By Sara Jerome - 11/24/10 10:08 PM EST
Sarah Palin may need to shell out some cash if she wants youbetcha2012.com on yard signs during the next presidential campaign.
Or, for that matter, sarah2012.com, spalin2012.com, or mamabear2012.
It doesn't matter that the next presidential election is a year away and the list of contenders is foggy at best. A healthy market has cropped up for Palin URLs in anticipation of her potential run.
The site names have been gobbled up by domain name squatters who want to profit on the resale or who want to use the real estate to politick on their own.
For potential candidate Palin, the speculation presents some risks.
She could wind up handing over a hefty sum to a hosting company if she gets intent about having the domain name of her choice, with the Web's most expensive URLs sometimes pricing into the millions.

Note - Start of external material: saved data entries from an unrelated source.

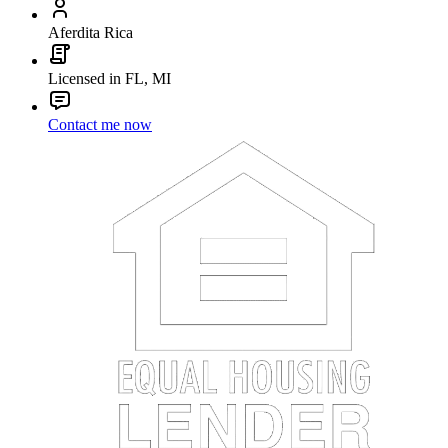
Aferdita Rica
Licensed in FL, MI
Contact me now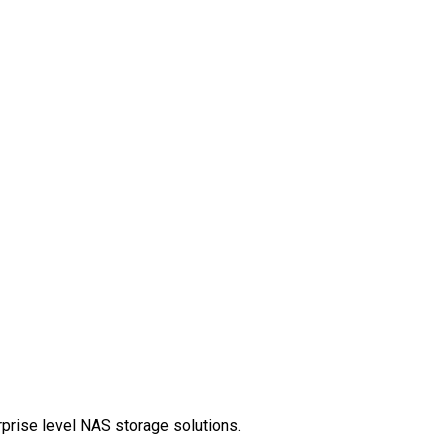
rprise level NAS storage solutions.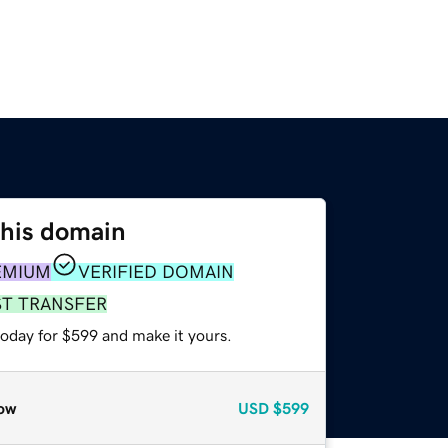
this domain
EMIUM
VERIFIED DOMAIN
ST TRANSFER
today for $599 and make it yours.
ow
USD
$599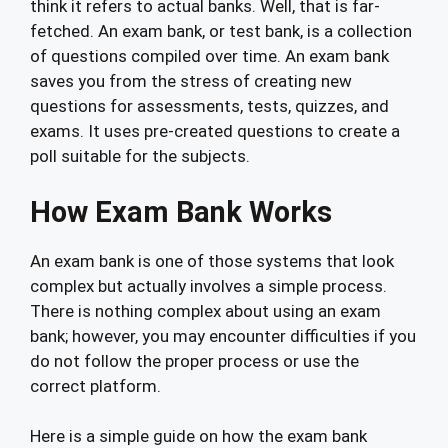
think it refers to actual banks. Well, that is far-
fetched. An exam bank, or test bank, is a collection
of questions compiled over time. An exam bank
saves you from the stress of creating new
questions for assessments, tests, quizzes, and
exams. It uses pre-created questions to create a
poll suitable for the subjects.
How Exam Bank Works
An exam bank is one of those systems that look
complex but actually involves a simple process.
There is nothing complex about using an exam
bank; however, you may encounter difficulties if you
do not follow the proper process or use the
correct platform.
Here is a simple guide on how the exam bank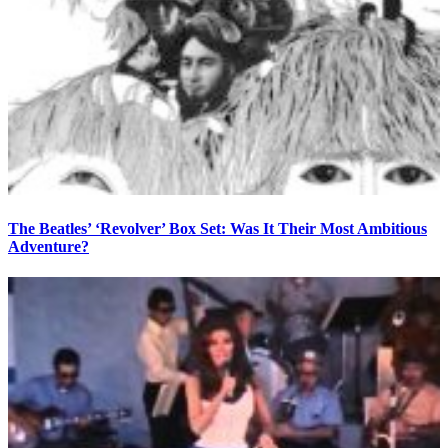
The Beatles’ ‘Revolver’ Box Set: Was It Their Most Ambitious
Adventure?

But the larger threat may be political.
"The risk is that you don't want to have the egg on your face if someone else takes the URL and puts something on it you don't like," said Dave Grossman, a digital strategist at the firm Engage, which specializes in new media campaigns for conservative candidates.
For Palin, critics have already gone there. Sarahpalin2012.net, for instance, is home to a blog for "a few like-minded skeptics to voice our opinions on the [bleep] spewed daily by the talking heads in the media and by the public." The commentary on the site is critical of the Tea Party movement that Palin has associated herself with.
The most-expert instance of web squatting may have been the critical commentary that has cropped up on a fake Twitter feed about the BP spill. The satirical tweets chimed in with such comments as "BP has pledged 75 million dollars towards the 40 billion dollar cleanup cost." This form of criticism can be tough for the real image-makers to push back on.
Still, when it comes to websites, Grossman said the land grab is
less of a liability now that URLs are becoming less central to campaign
That's because candidate websites are usually accessed through search engines such as Google, meaning candidates need not display their web addresses prominently on campaign literature. Sen. Scott Brown (R-Mass.), for instance, replaced the URL on some signs with a text message number.
Beyond that, websites are no longer the hub of a digital campaign, according to Grossman.
Lots of campaign content is migrating onto Twitter and Facebook, he said, with Palin in particular showing a knack for launching weeks of news stories with a few sentences on her social networking sites. For instance, nearly 2.5 million people "like" Palin's Facebook page.
It's tempting to read the URL market as an indicator for campaign momentum, but Grossman said that might be off base. Not taken — despite a squatter already sitting on spalin2012.com? Hbarbour2012.com, mromney2012.com, and mhuckabee2012.com.